Anđelo Srzentić

Personal information
- Date of birth: 25 August 1990 (age 34)
- Place of birth: Zadar, SR Croatia, SFR Yugoslavia
- Position(s): Midfielder

Senior career*
- Years: Team / Apps / (Gls)
- 2008–2009: Zadar / 2 / (0)
- 2010–2011: Velebit
- 2011–2012: Raštane
- 2012: Toronto Croatia / 21 / (8)
- 2013–2014: NK Dragovoljac Poličnik
- 2014–2015: SV Röchling Völklingen / 14 / (5)
- 2016–2017: SC Hauenstein / 21 / (4)
- 2017–2021: SV Rülzheim / 66 / (29)
- 2021–2022: SV Viktoria Herxheim / 3 / (3)

= Anđelo Srzentić =

Croatian footballer (born 1990)

Anđelo Srzentić (born 25 January 1990) is a Croatian footballer who most recently played as a midfielder for German amateur side SV Viktoria Herxheim.

== Career ==
Srzentić began his career in 2008 with NK Zadar in the Croatian First Football League. Following his stint in the Croatian top tier he played in the Croatian Third Football League with NK Velebit, and NK Raštane. In 2012, he went overseas to Canada to play with Toronto Croatia in the Canadian Soccer League. In his debut season, he helped Croatia clinch the First Division title. He contributed a goal in a 4–0 victory over rivals the Serbian White Eagles in the semi-finals. He was featured in the CSL Championship final against Montreal Impact Academy, and won the match 1–0.

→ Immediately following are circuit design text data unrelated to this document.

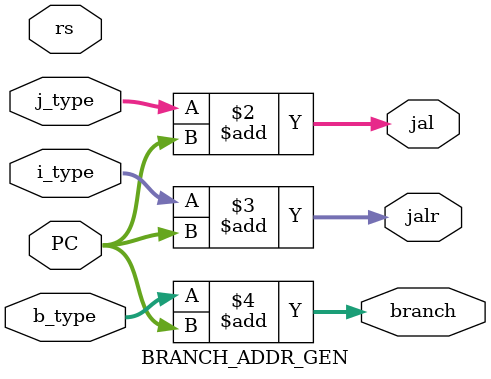
<source format=v>
`timescale 1ns / 1ps


module BRANCH_ADDR_GEN(
       input [31:0] PC, j_type, b_type, i_type, rs,
       output reg [31:0] jal, branch, jalr
    );
    
    always @(*)
    begin
        jal = j_type + PC;
        jalr = i_type + PC;
        branch = b_type + PC;
    end
    
endmodule

</source>
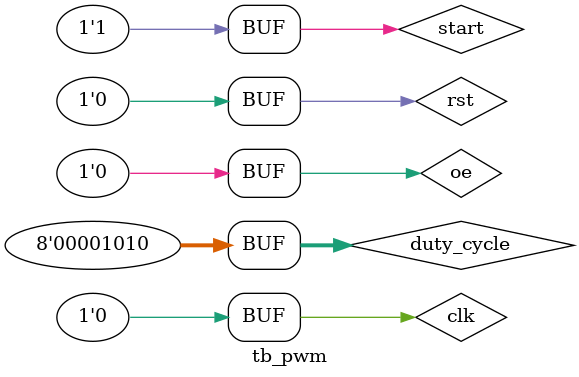
<source format=sv>
`timescale 1ns / 1ps

module tb_pwm;

  logic clk;
  logic rst;
  logic out;
  logic start;
  logic oe;
  logic [7:0] duty_cycle;

  parameter int CLOCK_PERIOD = 10;

  pwm #(
      .CLK_SCALER(5)
  ) DUT (
      .clk(clk),
      .rst(rst),
      .start(start),
      .duty_cycle(duty_cycle),
      .oe(oe),
      .out(out)
  );

  initial begin
    clk = 0;
    repeat (10000) begin
      #(CLOCK_PERIOD / 2) clk = ~clk;
    end
  end

  initial begin
    rst = 0;
    start = 0;
    duty_cycle = 50;
    oe = 0;
    #10 rst = 1;
    #20;
    rst = 0;
    #20;
    start = 1;
    #20;
    oe = 1;
    #20000;
    duty_cycle = 10;
    #20000;
    oe = 0;
  end

endmodule

</source>
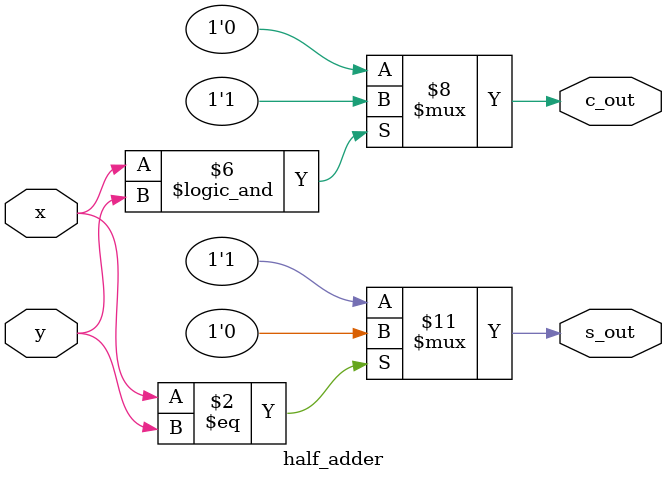
<source format=v>
module half_adder (x, y, s_out, c_out);

input x, y;
output s_out, c_out;

reg s_out, c_out;

always @ (x, y)
begin
	if (x == y)
	begin
		s_out = 0;
	end
	else
	begin
		s_out = 1;
	end
end

always @ (x, y)
begin
	if (x == 1 && y == 1)
	begin
		c_out = 1;
	end
	else
	begin
		c_out = 0;
	end
end

endmodule 


</source>
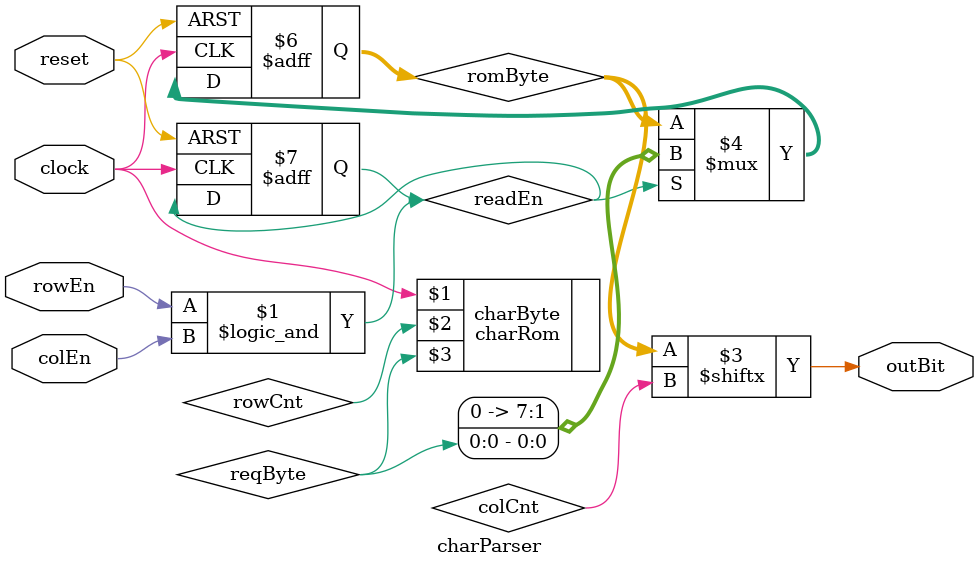
<source format=v>
/*----- Module Overview ---------------------------------------------------*
*                                                                          *
*                       _____________________                              *
*                                                                          *
*                      |                     |                             *
*   clock     -------> |                     |                             *
*   reset     -------> |                     | -------> outBit             *
*   colEn     -------> |                     |                             *
*   rowEn     -------> |                     |                             *
*                      |                     |                             *
*                       _____________________                              *
*                                                                          *
*--------------------------------------------------------------------------*/

module  charParser ( clock, reset, rowEn, colEn, outBit ) ; 

  input                 clock;
  input                 reset;
  input                 colEn;
  input                 rowEn;

  output  reg           outBit;

  reg          [7:0]    romByte;

  assign  readEn = rowEn && colEn;

  charRom charByte ( clock, rowCnt, reqByte );

  always @ ( posedge clock or posedge reset ) begin
      if ( reset )
        begin
          readEn  <= 1'b0;
          romByte <= 8'd0;
        end
      else if ( readEn ) /* Requested byte stored locally */
        romByte <= reqByte;
  end

  assign outBit = romByte[colCnt];

endmodule
</source>
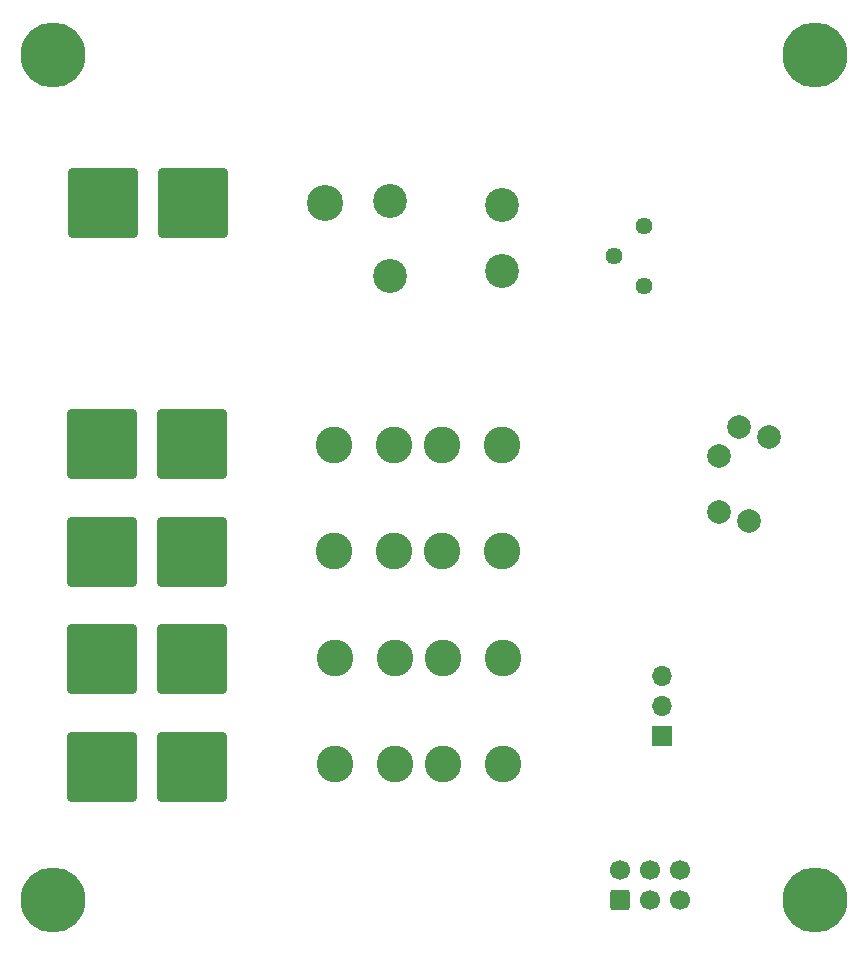
<source format=gbr>
%TF.GenerationSoftware,KiCad,Pcbnew,8.0.3*%
%TF.CreationDate,2024-06-23T19:26:25-05:00*%
%TF.ProjectId,Vehicle Power Switch,56656869-636c-4652-9050-6f7765722053,rev?*%
%TF.SameCoordinates,Original*%
%TF.FileFunction,Soldermask,Bot*%
%TF.FilePolarity,Negative*%
%FSLAX46Y46*%
G04 Gerber Fmt 4.6, Leading zero omitted, Abs format (unit mm)*
G04 Created by KiCad (PCBNEW 8.0.3) date 2024-06-23 19:26:25*
%MOMM*%
%LPD*%
G01*
G04 APERTURE LIST*
G04 Aperture macros list*
%AMRoundRect*
0 Rectangle with rounded corners*
0 $1 Rounding radius*
0 $2 $3 $4 $5 $6 $7 $8 $9 X,Y pos of 4 corners*
0 Add a 4 corners polygon primitive as box body*
4,1,4,$2,$3,$4,$5,$6,$7,$8,$9,$2,$3,0*
0 Add four circle primitives for the rounded corners*
1,1,$1+$1,$2,$3*
1,1,$1+$1,$4,$5*
1,1,$1+$1,$6,$7*
1,1,$1+$1,$8,$9*
0 Add four rect primitives between the rounded corners*
20,1,$1+$1,$2,$3,$4,$5,0*
20,1,$1+$1,$4,$5,$6,$7,0*
20,1,$1+$1,$6,$7,$8,$9,0*
20,1,$1+$1,$8,$9,$2,$3,0*%
G04 Aperture macros list end*
%ADD10C,5.500000*%
%ADD11C,3.098800*%
%ADD12RoundRect,0.500000X2.500000X2.500000X-2.500000X2.500000X-2.500000X-2.500000X2.500000X-2.500000X0*%
%ADD13C,1.440000*%
%ADD14RoundRect,0.250000X0.600000X-0.600000X0.600000X0.600000X-0.600000X0.600000X-0.600000X-0.600000X0*%
%ADD15C,1.700000*%
%ADD16C,2.000000*%
%ADD17C,2.870200*%
%ADD18C,3.060700*%
%ADD19R,1.700000X1.700000*%
%ADD20O,1.700000X1.700000*%
G04 APERTURE END LIST*
D10*
%TO.C,H4*%
X62000000Y-128500000D03*
%TD*%
%TO.C,H3*%
X62000000Y-57000000D03*
%TD*%
%TO.C,H2*%
X126500000Y-128500000D03*
%TD*%
%TO.C,H1*%
X126500000Y-57000000D03*
%TD*%
D11*
%TO.C,F3*%
X85776000Y-99000000D03*
X90856000Y-99000000D03*
X94920000Y-99000000D03*
X100000000Y-99000000D03*
%TD*%
D12*
%TO.C,J1*%
X73800000Y-69500000D03*
X66200000Y-69500000D03*
%TD*%
%TO.C,J5*%
X73765000Y-117235000D03*
X66165000Y-117235000D03*
%TD*%
D11*
%TO.C,F2*%
X85776000Y-90000000D03*
X90856000Y-90000000D03*
X94920000Y-90000000D03*
X100000000Y-90000000D03*
%TD*%
D13*
%TO.C,R7*%
X111985000Y-71460000D03*
X109445000Y-74000000D03*
X111985000Y-76540000D03*
%TD*%
D14*
%TO.C,J8*%
X109960000Y-128500000D03*
D15*
X109960000Y-125960000D03*
X112500000Y-128500000D03*
X112500000Y-125960000D03*
X115040000Y-128500000D03*
X115040000Y-125960000D03*
%TD*%
D16*
%TO.C,J6*%
X120097199Y-88500000D03*
X122617199Y-89349892D03*
X118377200Y-95649998D03*
X120897200Y-96399999D03*
X118377200Y-90950000D03*
%TD*%
D17*
%TO.C,U4*%
X99967600Y-69706000D03*
X90518800Y-69299600D03*
D18*
X85032400Y-69502800D03*
D17*
X90518800Y-75700400D03*
X99967600Y-75294000D03*
%TD*%
D12*
%TO.C,J4*%
X73765000Y-108135000D03*
X66165000Y-108135000D03*
%TD*%
D19*
%TO.C,J7*%
X113525000Y-114620000D03*
D20*
X113525000Y-112080000D03*
X113525000Y-109540000D03*
%TD*%
D11*
%TO.C,F5*%
X85856000Y-117000000D03*
X90936000Y-117000000D03*
X95000000Y-117000000D03*
X100080000Y-117000000D03*
%TD*%
D12*
%TO.C,J2*%
X73765000Y-89935000D03*
X66165000Y-89935000D03*
%TD*%
%TO.C,J3*%
X73765000Y-99035000D03*
X66165000Y-99035000D03*
%TD*%
D11*
%TO.C,F4*%
X85856000Y-108000000D03*
X90936000Y-108000000D03*
X95000000Y-108000000D03*
X100080000Y-108000000D03*
%TD*%
M02*

</source>
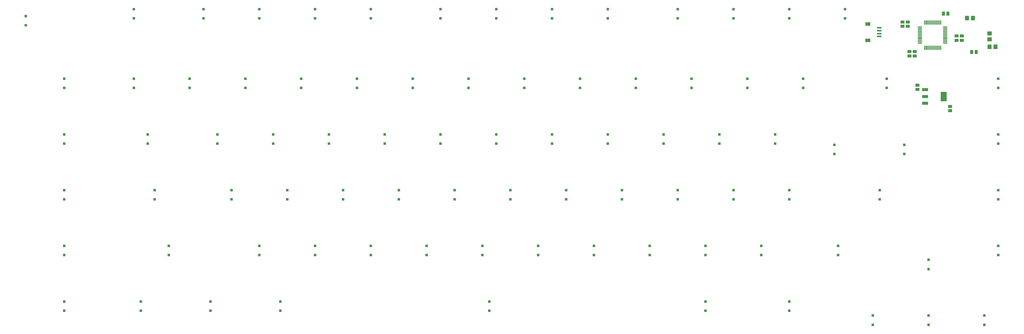
<source format=gbp>
G04*
G04 #@! TF.GenerationSoftware,Altium Limited,Altium Designer,25.6.2 (33)*
G04*
G04 Layer_Color=128*
%FSLAX44Y44*%
%MOMM*%
G71*
G04*
G04 #@! TF.SameCoordinates,B7A76CE3-19EA-4564-99E6-97BD9BEAA24B*
G04*
G04*
G04 #@! TF.FilePolarity,Positive*
G04*
G01*
G75*
%ADD43R,0.9500X0.9000*%
%ADD44O,1.6500X0.3000*%
%ADD45O,0.3000X1.6500*%
G04:AMPARAMS|DCode=46|XSize=1mm|YSize=2.05mm|CornerRadius=0.05mm|HoleSize=0mm|Usage=FLASHONLY|Rotation=270.000|XOffset=0mm|YOffset=0mm|HoleType=Round|Shape=RoundedRectangle|*
%AMROUNDEDRECTD46*
21,1,1.0000,1.9500,0,0,270.0*
21,1,0.9000,2.0500,0,0,270.0*
1,1,0.1000,-0.9750,-0.4500*
1,1,0.1000,-0.9750,0.4500*
1,1,0.1000,0.9750,0.4500*
1,1,0.1000,0.9750,-0.4500*
%
%ADD46ROUNDEDRECTD46*%
G04:AMPARAMS|DCode=47|XSize=3.25mm|YSize=2.05mm|CornerRadius=0.0513mm|HoleSize=0mm|Usage=FLASHONLY|Rotation=270.000|XOffset=0mm|YOffset=0mm|HoleType=Round|Shape=RoundedRectangle|*
%AMROUNDEDRECTD47*
21,1,3.2500,1.9475,0,0,270.0*
21,1,3.1475,2.0500,0,0,270.0*
1,1,0.1025,-0.9738,-1.5738*
1,1,0.1025,-0.9738,1.5738*
1,1,0.1025,0.9738,1.5738*
1,1,0.1025,0.9738,-1.5738*
%
%ADD47ROUNDEDRECTD47*%
%ADD48R,1.8000X1.2000*%
%ADD49R,1.5500X0.6000*%
%ADD50R,1.5000X1.4000*%
%ADD51R,1.4000X1.5000*%
%ADD52R,1.4000X1.1000*%
%ADD53R,1.1000X1.4000*%
D43*
X523875Y1389187D02*
D03*
X523875Y1420688D02*
D03*
X762000Y1389187D02*
D03*
X762000Y1420688D02*
D03*
X952500Y1389187D02*
D03*
X952500Y1420688D02*
D03*
X1143000Y1389187D02*
D03*
X1143000Y1420688D02*
D03*
X1333500Y1389187D02*
D03*
X1333500Y1420688D02*
D03*
X1571625Y1389187D02*
D03*
X1571625Y1420688D02*
D03*
X1762125Y1389187D02*
D03*
X1762125Y1420688D02*
D03*
X1952625Y1389187D02*
D03*
X1952625Y1420688D02*
D03*
X2143125Y1389187D02*
D03*
X2143125Y1420688D02*
D03*
X2381250Y1389187D02*
D03*
X2381250Y1420688D02*
D03*
X2571750Y1389187D02*
D03*
X2571750Y1420688D02*
D03*
X2762250Y1389187D02*
D03*
X2762250Y1420688D02*
D03*
X2952750Y1389187D02*
D03*
X2952750Y1420688D02*
D03*
X285750Y1151062D02*
D03*
X285750Y1182562D02*
D03*
X523875Y1151062D02*
D03*
X523875Y1182562D02*
D03*
X714375Y1151062D02*
D03*
X714375Y1182562D02*
D03*
X904875Y1151062D02*
D03*
X904875Y1182562D02*
D03*
X1095375Y1151062D02*
D03*
X1095375Y1182562D02*
D03*
X1285875Y1151062D02*
D03*
X1285875Y1182562D02*
D03*
X1476375Y1151062D02*
D03*
X1476375Y1182562D02*
D03*
X1666875Y1151062D02*
D03*
X1666875Y1182562D02*
D03*
X1857375Y1151062D02*
D03*
X1857375Y1182562D02*
D03*
X2047875Y1151062D02*
D03*
X2047875Y1182562D02*
D03*
X2238375Y1151062D02*
D03*
X2238375Y1182562D02*
D03*
X2428875Y1151062D02*
D03*
X2428875Y1182562D02*
D03*
X2619375Y1151062D02*
D03*
X2619375Y1182562D02*
D03*
X2809875Y1151062D02*
D03*
X2809875Y1182562D02*
D03*
X3095625Y1151062D02*
D03*
X3095625Y1182562D02*
D03*
X3476625Y1151062D02*
D03*
X3476625Y1182562D02*
D03*
X285750Y960562D02*
D03*
X285750Y992062D02*
D03*
X571499Y960562D02*
D03*
X571499Y992062D02*
D03*
X809625Y960563D02*
D03*
X809625Y992063D02*
D03*
X1000125Y960563D02*
D03*
X1000125Y992063D02*
D03*
X1190625Y960563D02*
D03*
X1190625Y992063D02*
D03*
X1381125Y960563D02*
D03*
X1381125Y992063D02*
D03*
X1571625Y960563D02*
D03*
X1571625Y992063D02*
D03*
X1762125Y960563D02*
D03*
X1762125Y992063D02*
D03*
X1952625Y960563D02*
D03*
X1952625Y992063D02*
D03*
X2143125Y960563D02*
D03*
X2143125Y992063D02*
D03*
X2333625Y960563D02*
D03*
X2333625Y992063D02*
D03*
X2524125Y960563D02*
D03*
X2524125Y992063D02*
D03*
X2714625Y960563D02*
D03*
X2714625Y992063D02*
D03*
X2917031Y924844D02*
D03*
X2917031Y956344D02*
D03*
X3155156Y924844D02*
D03*
X3155156Y956344D02*
D03*
X3476625Y960563D02*
D03*
X3476625Y992063D02*
D03*
X285750Y770062D02*
D03*
X285750Y801562D02*
D03*
X595312Y770062D02*
D03*
X595312Y801562D02*
D03*
X857250Y770062D02*
D03*
X857250Y801562D02*
D03*
X1047750Y770062D02*
D03*
X1047750Y801562D02*
D03*
X1238250Y770062D02*
D03*
X1238250Y801562D02*
D03*
X1428750Y770062D02*
D03*
X1428750Y801562D02*
D03*
X1619250Y770062D02*
D03*
X1619250Y801562D02*
D03*
X1809750Y770062D02*
D03*
X1809750Y801562D02*
D03*
X2000250Y770062D02*
D03*
X2000250Y801562D02*
D03*
X2190750Y770062D02*
D03*
X2190750Y801562D02*
D03*
X2381250Y770062D02*
D03*
X2381250Y801562D02*
D03*
X2571750Y770062D02*
D03*
X2571750Y801562D02*
D03*
X2762250Y770062D02*
D03*
X2762250Y801562D02*
D03*
X3071812Y770062D02*
D03*
X3071812Y801562D02*
D03*
X3476625Y770062D02*
D03*
X3476625Y801562D02*
D03*
X285750Y579562D02*
D03*
X285750Y611063D02*
D03*
X642937Y579562D02*
D03*
X642937Y611063D02*
D03*
X952500Y579562D02*
D03*
X952500Y611063D02*
D03*
X1143000Y579562D02*
D03*
X1143000Y611063D02*
D03*
X1333500Y579562D02*
D03*
X1333500Y611063D02*
D03*
X1524000Y579562D02*
D03*
X1524000Y611063D02*
D03*
X1714500Y579562D02*
D03*
X1714500Y611063D02*
D03*
X1905000Y579562D02*
D03*
X1905000Y611063D02*
D03*
X2095500Y579562D02*
D03*
X2095500Y611063D02*
D03*
X2286000Y579562D02*
D03*
X2286000Y611063D02*
D03*
X2476500Y579562D02*
D03*
X2476500Y611063D02*
D03*
X2667000Y579562D02*
D03*
X2667000Y611063D02*
D03*
X2928937Y579562D02*
D03*
X2928937Y611063D02*
D03*
X3238500Y531937D02*
D03*
X3238500Y563438D02*
D03*
X3476625Y579562D02*
D03*
X3476625Y611063D02*
D03*
X285750Y389062D02*
D03*
X285750Y420563D02*
D03*
X547687Y389062D02*
D03*
X547687Y420563D02*
D03*
X785813Y389062D02*
D03*
X785813Y420563D02*
D03*
X1023938Y389062D02*
D03*
X1023938Y420563D02*
D03*
X1738313Y389062D02*
D03*
X1738313Y420563D02*
D03*
X2476500Y389062D02*
D03*
X2476500Y420563D02*
D03*
X2762250Y389062D02*
D03*
X2762250Y420563D02*
D03*
X3048000Y341437D02*
D03*
X3048000Y372938D02*
D03*
X3238500Y341437D02*
D03*
X3238500Y372938D02*
D03*
X3429000Y341437D02*
D03*
X3429000Y372938D02*
D03*
X154781Y1396875D02*
D03*
X154781Y1365375D02*
D03*
D44*
X3295232Y1359452D02*
D03*
Y1354452D02*
D03*
Y1349452D02*
D03*
Y1344452D02*
D03*
Y1339452D02*
D03*
Y1334452D02*
D03*
Y1329452D02*
D03*
Y1324452D02*
D03*
Y1319452D02*
D03*
Y1314452D02*
D03*
Y1309452D02*
D03*
Y1304452D02*
D03*
X3208732D02*
D03*
Y1309452D02*
D03*
Y1314452D02*
D03*
Y1319452D02*
D03*
Y1324452D02*
D03*
Y1329452D02*
D03*
Y1334452D02*
D03*
Y1339452D02*
D03*
Y1344452D02*
D03*
Y1349452D02*
D03*
Y1354452D02*
D03*
Y1359452D02*
D03*
D45*
X3279482Y1288702D02*
D03*
X3274482D02*
D03*
X3269482D02*
D03*
X3264482D02*
D03*
X3259482D02*
D03*
X3254482D02*
D03*
X3249482D02*
D03*
X3244482D02*
D03*
X3239482D02*
D03*
X3234482D02*
D03*
X3229482D02*
D03*
X3224482D02*
D03*
Y1375202D02*
D03*
X3229482D02*
D03*
X3234482D02*
D03*
X3239482D02*
D03*
X3244482D02*
D03*
X3249482D02*
D03*
X3254482D02*
D03*
X3259482D02*
D03*
X3264482D02*
D03*
X3269482D02*
D03*
X3274482D02*
D03*
X3279482D02*
D03*
D46*
X3226250Y1099000D02*
D03*
Y1122000D02*
D03*
Y1145000D02*
D03*
D47*
X3289750Y1122000D02*
D03*
D48*
X3031000Y1370000D02*
D03*
Y1314000D02*
D03*
D49*
X3069750Y1327000D02*
D03*
Y1337000D02*
D03*
Y1357000D02*
D03*
Y1347000D02*
D03*
D50*
X3446856Y1317546D02*
D03*
Y1337546D02*
D03*
D51*
X3370000Y1390000D02*
D03*
X3390000D02*
D03*
X3466856Y1291827D02*
D03*
X3446856D02*
D03*
D52*
X3200000Y1161000D02*
D03*
Y1146000D02*
D03*
X3312000Y1073000D02*
D03*
Y1088000D02*
D03*
X3173013Y1260515D02*
D03*
Y1275515D02*
D03*
X3190872Y1260515D02*
D03*
Y1275515D02*
D03*
X3167060Y1361718D02*
D03*
Y1376718D02*
D03*
X3149200Y1361718D02*
D03*
Y1376718D02*
D03*
X3333747Y1329093D02*
D03*
Y1314093D02*
D03*
X3351606Y1329093D02*
D03*
Y1314093D02*
D03*
D53*
X3288982Y1404936D02*
D03*
X3303982D02*
D03*
X3400779Y1273968D02*
D03*
X3385779D02*
D03*
M02*

</source>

He returned to Croatia in 2013 to play with NK Dragovoljac Poličnik in the First County Football League. The following year he played abroad in Germany to play with SV Röchling Völklingen in the Oberliga Rheinland-Pfalz/Saar. In 2015, he signed with SC Hauenstein, where on 21 August 2016 he scored a goal against Bayer Leverkusen in a 2–1 defeat in the 2016–17 DFB-Pokal. After a season with Hauenstein, he signed a contract with SV Rülzheim.

In 2021, he signed with SV Viktoria Herxheim in the Landesliga.